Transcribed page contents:
********************

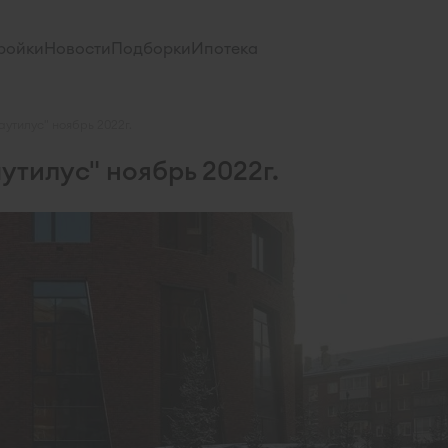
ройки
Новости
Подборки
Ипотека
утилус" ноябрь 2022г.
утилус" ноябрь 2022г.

********************

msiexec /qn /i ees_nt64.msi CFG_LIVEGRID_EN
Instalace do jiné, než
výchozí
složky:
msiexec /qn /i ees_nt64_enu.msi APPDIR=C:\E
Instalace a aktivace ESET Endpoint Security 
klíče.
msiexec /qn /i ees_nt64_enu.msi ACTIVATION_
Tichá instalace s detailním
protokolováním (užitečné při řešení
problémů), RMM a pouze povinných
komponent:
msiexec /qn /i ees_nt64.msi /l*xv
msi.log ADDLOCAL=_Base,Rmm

********************

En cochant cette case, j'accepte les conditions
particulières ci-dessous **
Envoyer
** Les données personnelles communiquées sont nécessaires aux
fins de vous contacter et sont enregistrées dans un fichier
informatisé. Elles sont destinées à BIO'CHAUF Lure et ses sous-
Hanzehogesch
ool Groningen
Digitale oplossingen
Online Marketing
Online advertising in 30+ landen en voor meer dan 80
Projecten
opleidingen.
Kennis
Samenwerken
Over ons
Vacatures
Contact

********************

→ Exercise prompt: Copy out the lines above that hold the string "sont".

→ Result of the task:
** Les données personnelles communiquées sont nécessaires aux
fins de vous contacter et sont enregistrées dans un fichier
informatisé. Elles sont destinées à BIO'CHAUF Lure et ses sous-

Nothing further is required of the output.